▸ **What to work on**
1. Write out the stretch of the River Dee temperature piece from "Five sentences only, so" through "make interesting reading.", replacing "internet" with "web".
2. Carry on the piece about River Dee water temperatures and salmon from the point where it stops.

BEGIN Document segment

Record River Dee warmth ‘threatens salmon’” shouted the BBC headline. An article on the BBC website today, running only to five sentences, ensured that each sentence contained an alarming statement. First we are told that conservationists are warning that rising water temperatures represent a continued threat to wildlife in the (Scottish) river Dee. Second, we are advised that water temperatures in the river reached 21C earlier this month near Ballater, and that this is well beyond the optimum 16 or 17C needed by Atlantic salmon if they are to be sustained. Third, the fish can stop eating beyond the 16-17C range. Fourth, the high temperatures were reached two weeks earlier than in 2023. Finally, the River Dee Trust said temperatures in the river were on course for a record-breaking month.

Five sentences only, so much hype. No links were provided, so any attempt to dig deeper depends on independent research. Fortunately there is a thing called the internet, and even better, the River Dee Trust has a website, which seems to be shared with the Dee District Salmon Fishery Board. Its contents make interesting reading.

The first thing I noticed is that despite the short BBC piece seeming to be of the type that results from a press release (variations of it can be seen all over the internet over the last few days), the website itself seems to make no such claim about high temperatures in May. The closest to it that I could find is in its report for the week commencing 13th May 2024, which stated:

A scorching hot week of bright sunshine and high temperatures most days presented a challenging week for anglers and for the fish in the river, all the ghillies have mentioned the difficult conditions in their reports. The best time to be on the river was early morning or early evening and so fishing effort was reduced last week.

Temperatures were specifically referred to only twice. First there was a reference to “water temperatures between 57f/60f.” By my calculation, that’s a range of roughly 13.9C – 15.6C. Later in the weekly report we are told “[r]iver temperatures peaked at 18C this week at our monitoring site in Ballater.” The report for the following week (the most recent report on the website) doesn’t mention water temperatures at all, and reads as though all is well (e.g. “it was good to see people fishing in the evenings and enjoying a cast with the extra light nights” and “Honestly I wish I could bottle up the joy – we were on a high throughout”.

That is not to say that the River Dee Trust isn’t concerned about climate change and about river temperatures. Both concerns feature on the website, as do reports in recent years of higher water temperatures. For instance, almost exactly a year ago it published an article with the heading “It’s too warm for salmon”, which bemoaned the fact that river temperatures in summer now regularly exceed 20C for periods of time, with 23C also being exceeded from time to time at 60% of the temperature monitoring sites.

Fortunately, that piece links to another report relating to water temperatures in the summer of 2022 which, to my untutored eye, suggests that the number of such days, although potentially an issue for the health of fish stocks, seem to be relatively few. Despite the summer of 2022 including “an extended period of dry, hot weather,” “[t]he most common temperature (median) across all sites was between 11-14.4°C which is within the optimal temperature range for salmon”. However, the temperature did exceed 20C somewhere in the river catchment (most notably the tributaries of the Callater, Clunie, Gairn, and Geldie) on between 2% and 26% of the 91 days defined as summer for the purposes of the report. One of the key solutions being implemented is the planting of trees – lots of them:

Over 330,000 riverbank trees have been established in the upper catchment to date, on target for establishing 1 million riverbank trees by 2035. These trees are particularly targeted in areas sensitive to high summer temperatures such as the Callater, Clunie, Gairn and Geldie.

END Document segment
BEGIN Data listing

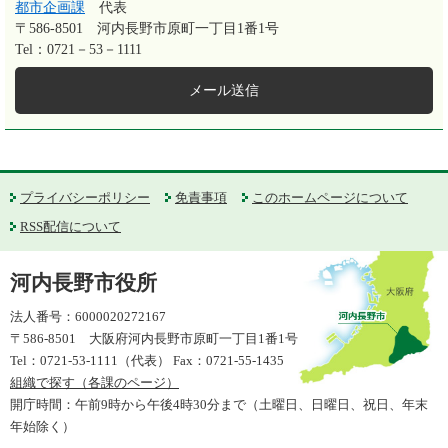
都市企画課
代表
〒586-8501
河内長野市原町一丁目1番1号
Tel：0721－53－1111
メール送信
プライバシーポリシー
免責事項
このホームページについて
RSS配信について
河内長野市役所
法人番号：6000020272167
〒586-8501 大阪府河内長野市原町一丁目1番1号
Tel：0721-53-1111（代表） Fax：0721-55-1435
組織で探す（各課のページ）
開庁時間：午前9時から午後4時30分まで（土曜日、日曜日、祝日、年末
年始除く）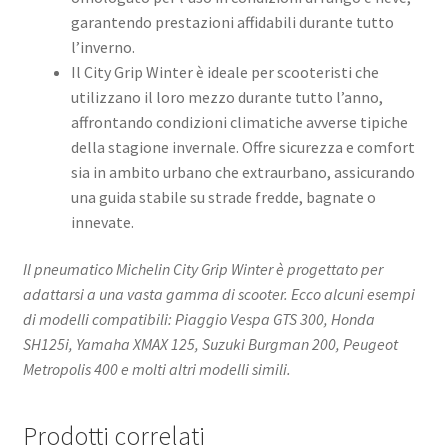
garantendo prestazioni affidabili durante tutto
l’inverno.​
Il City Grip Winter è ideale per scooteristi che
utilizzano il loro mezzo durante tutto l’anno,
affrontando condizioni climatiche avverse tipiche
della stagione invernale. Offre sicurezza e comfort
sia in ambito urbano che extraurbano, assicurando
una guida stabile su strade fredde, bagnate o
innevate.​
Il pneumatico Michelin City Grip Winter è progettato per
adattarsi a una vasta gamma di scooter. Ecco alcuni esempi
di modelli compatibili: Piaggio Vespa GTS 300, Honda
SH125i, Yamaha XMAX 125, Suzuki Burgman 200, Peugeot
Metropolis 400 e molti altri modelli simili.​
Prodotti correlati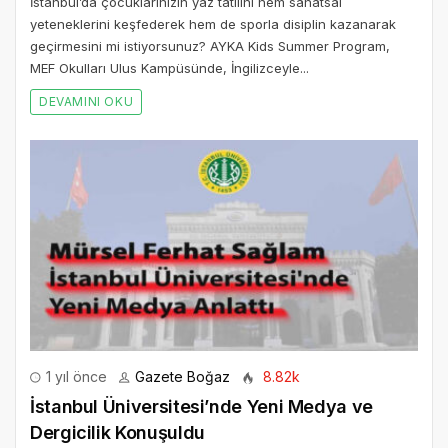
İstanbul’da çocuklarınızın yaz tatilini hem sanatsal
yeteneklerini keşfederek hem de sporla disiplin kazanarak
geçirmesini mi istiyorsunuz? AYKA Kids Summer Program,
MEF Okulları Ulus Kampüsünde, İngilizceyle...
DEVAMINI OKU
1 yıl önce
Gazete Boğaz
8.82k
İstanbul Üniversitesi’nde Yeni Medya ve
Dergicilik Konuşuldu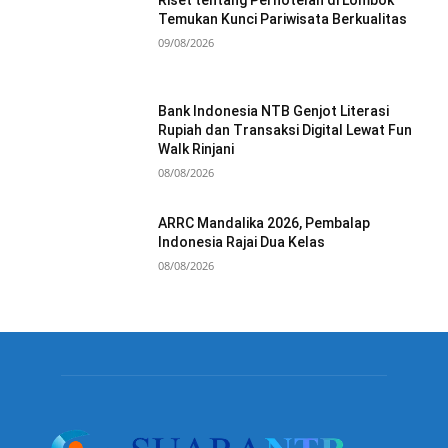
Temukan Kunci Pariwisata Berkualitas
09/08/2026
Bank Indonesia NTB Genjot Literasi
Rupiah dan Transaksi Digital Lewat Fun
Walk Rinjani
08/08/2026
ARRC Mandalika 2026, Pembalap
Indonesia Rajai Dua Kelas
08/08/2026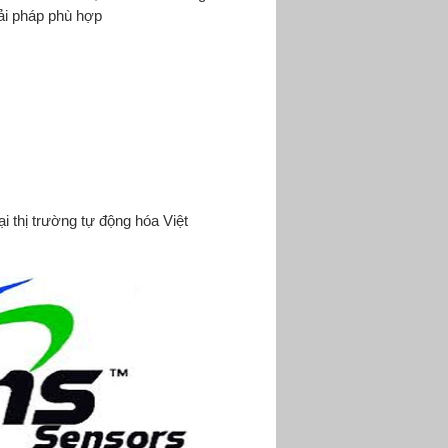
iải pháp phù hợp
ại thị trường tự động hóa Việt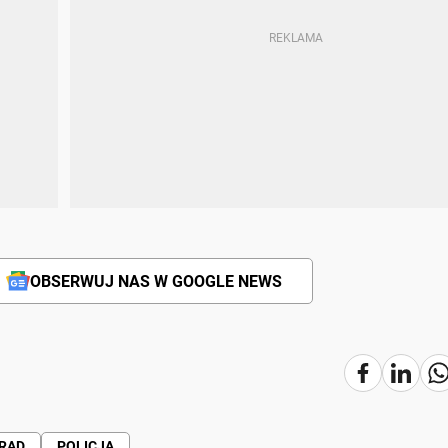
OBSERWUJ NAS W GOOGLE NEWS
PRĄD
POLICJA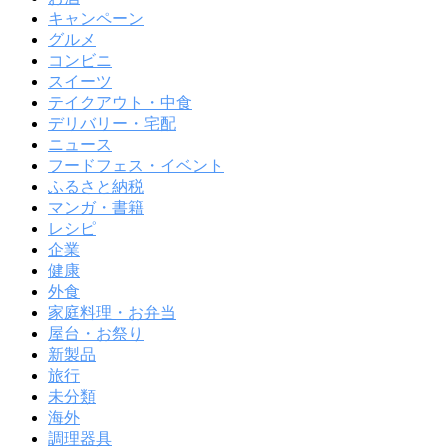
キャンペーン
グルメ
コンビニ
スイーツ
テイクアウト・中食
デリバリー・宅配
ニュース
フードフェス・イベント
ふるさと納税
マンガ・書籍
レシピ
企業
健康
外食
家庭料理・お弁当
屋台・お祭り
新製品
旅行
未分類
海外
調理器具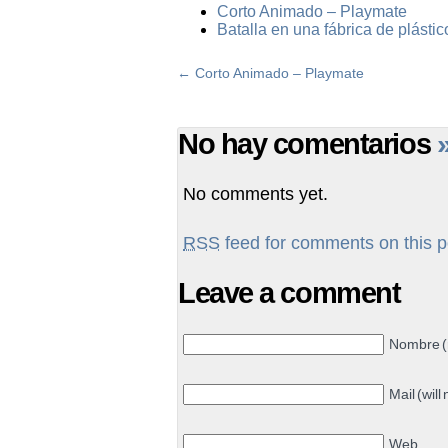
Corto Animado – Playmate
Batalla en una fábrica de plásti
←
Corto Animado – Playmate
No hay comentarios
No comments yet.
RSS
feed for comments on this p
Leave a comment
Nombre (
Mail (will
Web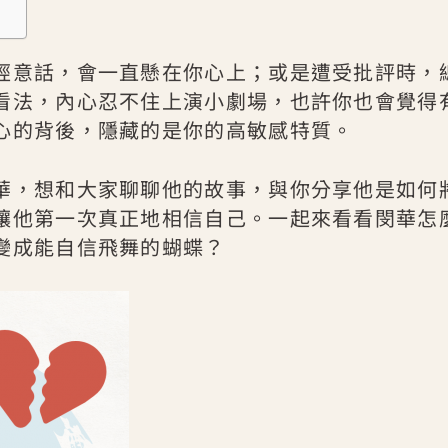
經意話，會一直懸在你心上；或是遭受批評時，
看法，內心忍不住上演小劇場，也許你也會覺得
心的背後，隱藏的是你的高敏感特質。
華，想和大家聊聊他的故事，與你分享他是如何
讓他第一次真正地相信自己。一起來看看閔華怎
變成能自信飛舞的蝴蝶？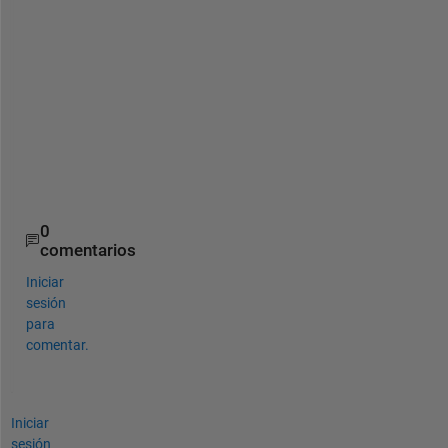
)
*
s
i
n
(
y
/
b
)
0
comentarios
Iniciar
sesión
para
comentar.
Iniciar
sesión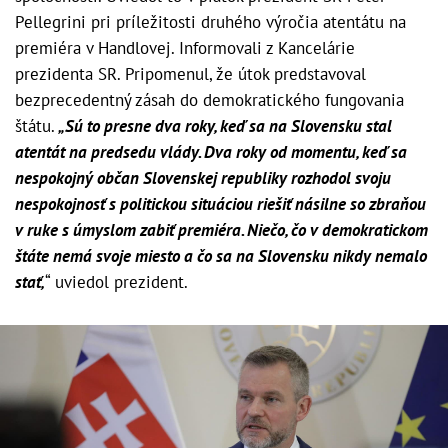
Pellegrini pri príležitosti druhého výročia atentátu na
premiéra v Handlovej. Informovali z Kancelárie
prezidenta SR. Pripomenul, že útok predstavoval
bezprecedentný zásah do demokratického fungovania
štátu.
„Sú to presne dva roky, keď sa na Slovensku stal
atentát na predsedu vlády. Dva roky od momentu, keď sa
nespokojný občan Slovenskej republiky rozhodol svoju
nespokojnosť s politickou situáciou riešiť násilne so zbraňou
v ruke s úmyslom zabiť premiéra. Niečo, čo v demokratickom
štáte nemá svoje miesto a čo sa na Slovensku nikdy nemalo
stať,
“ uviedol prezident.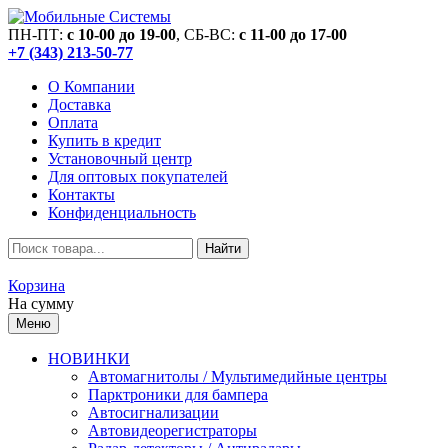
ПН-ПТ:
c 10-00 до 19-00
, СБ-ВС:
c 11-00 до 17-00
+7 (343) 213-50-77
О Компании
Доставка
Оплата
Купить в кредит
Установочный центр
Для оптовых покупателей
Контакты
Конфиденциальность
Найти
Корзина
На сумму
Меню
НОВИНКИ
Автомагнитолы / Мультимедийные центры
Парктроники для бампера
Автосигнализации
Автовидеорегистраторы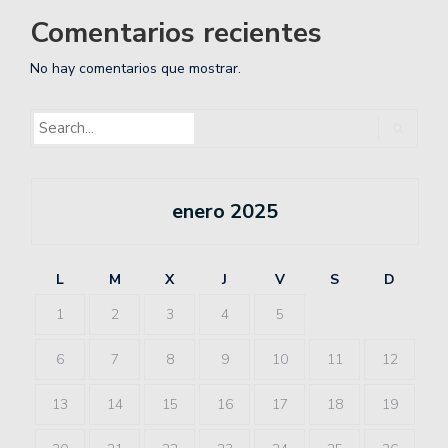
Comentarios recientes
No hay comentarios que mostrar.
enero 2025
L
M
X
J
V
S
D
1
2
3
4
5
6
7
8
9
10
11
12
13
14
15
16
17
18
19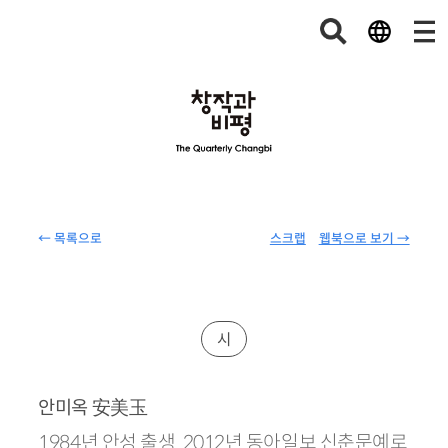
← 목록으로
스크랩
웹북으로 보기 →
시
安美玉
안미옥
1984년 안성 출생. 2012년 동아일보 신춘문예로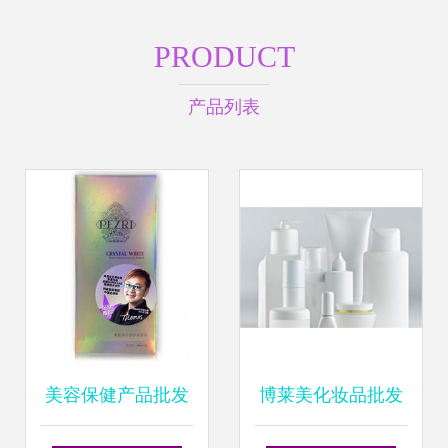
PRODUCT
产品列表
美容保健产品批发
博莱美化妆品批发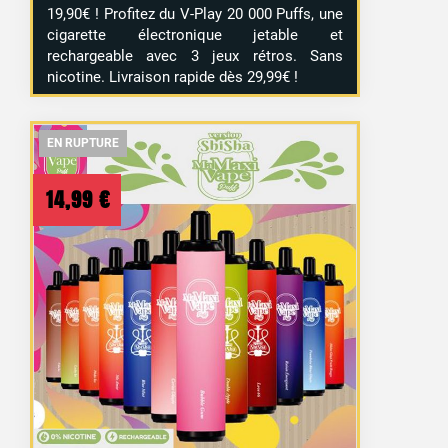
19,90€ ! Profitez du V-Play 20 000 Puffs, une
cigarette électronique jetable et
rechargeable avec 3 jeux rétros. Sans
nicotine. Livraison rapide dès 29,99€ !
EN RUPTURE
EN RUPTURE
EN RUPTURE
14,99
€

END Data listing

▸ **Responses in order**
1.
Five sentences only, so much hype. No links were provided, so any attempt to dig deeper depends on independent research. Fortunately there is a thing called the web, and even better, the River Dee Trust has a website, which seems to be shared with the Dee District Salmon Fishery Board. Its contents make interesting reading.

2.
Having read that, I wondered if the Dee and its tributaries used to have many more trees in the past, and if the loss of trees might not be more significant than the relatively small increase to date in temperatures caused by climate change. It turns out that this is indeed very much the case. Another paper (the River Dee 2020 – 2025 Fisheries Management Plan) tells us:

Our once salmon-rich rivers have been substantially altered over millennia, with deforestation, agricultural intensification and damming for waterpower causing profound changes. Scotland is one of the most heavily deforested countries in Europe, with only half of the European average of forest cover – and less than one quarter of Scotland’s remaining woodland is natural. From the original estimated 70% forest cover, the upper catchment of the Dee now has only 8% woodland cover (including commercial plantations), whilst some individual catchments such as the Gairn have only 2% woodland.

Perhaps, then, it’s not a coincidence that the Gairn is one of the tributaries where the highest water temperatures have been recorded:

In recent years the Gairn, a tributary to the Dee, has reached a water temperature of 27.5C (81.5F), close to the lethal temperature for juvenile salmon.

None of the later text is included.